Records drawn from a data source:
_____

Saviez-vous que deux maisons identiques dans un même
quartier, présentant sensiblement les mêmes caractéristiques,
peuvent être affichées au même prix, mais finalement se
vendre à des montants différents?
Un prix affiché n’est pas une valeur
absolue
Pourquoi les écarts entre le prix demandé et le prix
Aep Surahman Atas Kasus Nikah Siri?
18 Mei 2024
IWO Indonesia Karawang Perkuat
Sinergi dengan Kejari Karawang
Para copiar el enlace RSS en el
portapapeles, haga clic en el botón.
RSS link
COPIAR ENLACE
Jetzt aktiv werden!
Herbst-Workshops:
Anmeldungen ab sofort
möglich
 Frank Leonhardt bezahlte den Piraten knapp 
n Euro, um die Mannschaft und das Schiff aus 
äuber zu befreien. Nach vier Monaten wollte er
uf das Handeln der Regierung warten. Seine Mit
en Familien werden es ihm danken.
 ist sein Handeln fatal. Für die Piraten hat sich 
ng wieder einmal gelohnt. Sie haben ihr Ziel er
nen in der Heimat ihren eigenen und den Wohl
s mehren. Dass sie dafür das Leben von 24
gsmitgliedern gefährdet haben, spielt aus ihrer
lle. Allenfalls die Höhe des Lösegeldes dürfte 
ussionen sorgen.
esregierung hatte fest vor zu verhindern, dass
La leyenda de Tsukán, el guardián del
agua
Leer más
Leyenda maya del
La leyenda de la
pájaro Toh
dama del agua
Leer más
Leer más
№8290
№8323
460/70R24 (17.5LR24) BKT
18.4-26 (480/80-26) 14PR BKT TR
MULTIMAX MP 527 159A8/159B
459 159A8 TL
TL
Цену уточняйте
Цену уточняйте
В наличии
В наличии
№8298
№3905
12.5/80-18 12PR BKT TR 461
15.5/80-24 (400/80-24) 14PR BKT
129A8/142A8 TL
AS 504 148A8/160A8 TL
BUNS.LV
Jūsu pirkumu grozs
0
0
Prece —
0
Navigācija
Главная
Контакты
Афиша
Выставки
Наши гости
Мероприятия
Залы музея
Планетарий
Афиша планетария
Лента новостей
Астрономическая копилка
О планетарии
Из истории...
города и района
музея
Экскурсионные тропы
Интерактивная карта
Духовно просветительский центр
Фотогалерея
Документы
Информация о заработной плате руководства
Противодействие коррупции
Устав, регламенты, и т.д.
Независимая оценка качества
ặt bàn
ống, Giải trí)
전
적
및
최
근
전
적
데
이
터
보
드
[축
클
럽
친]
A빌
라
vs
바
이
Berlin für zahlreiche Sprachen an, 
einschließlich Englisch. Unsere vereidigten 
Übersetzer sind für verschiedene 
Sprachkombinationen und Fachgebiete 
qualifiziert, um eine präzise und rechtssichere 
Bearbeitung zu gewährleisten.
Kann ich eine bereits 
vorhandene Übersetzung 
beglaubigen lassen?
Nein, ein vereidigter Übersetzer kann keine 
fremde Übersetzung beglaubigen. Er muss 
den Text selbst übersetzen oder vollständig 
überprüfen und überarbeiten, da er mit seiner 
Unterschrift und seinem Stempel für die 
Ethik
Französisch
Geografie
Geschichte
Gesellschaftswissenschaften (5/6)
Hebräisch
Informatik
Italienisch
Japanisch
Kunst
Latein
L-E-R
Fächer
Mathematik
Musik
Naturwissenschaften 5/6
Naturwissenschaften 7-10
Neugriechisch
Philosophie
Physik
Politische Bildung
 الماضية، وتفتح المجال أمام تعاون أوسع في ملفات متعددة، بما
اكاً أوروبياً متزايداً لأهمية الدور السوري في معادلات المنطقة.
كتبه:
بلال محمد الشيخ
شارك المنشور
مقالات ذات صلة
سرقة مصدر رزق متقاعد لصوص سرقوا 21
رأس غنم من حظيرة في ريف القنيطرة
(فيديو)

_____

What you have to do | Reproduce word for word every line from the start of the items through the line containing "18 Mei 2024", including that line.

Exercise output |
Saviez-vous que deux maisons identiques dans un même
quartier, présentant sensiblement les mêmes caractéristiques,
peuvent être affichées au même prix, mais finalement se
vendre à des montants différents?
Un prix affiché n’est pas une valeur
absolue
Pourquoi les écarts entre le prix demandé et le prix
Aep Surahman Atas Kasus Nikah Siri?
18 Mei 2024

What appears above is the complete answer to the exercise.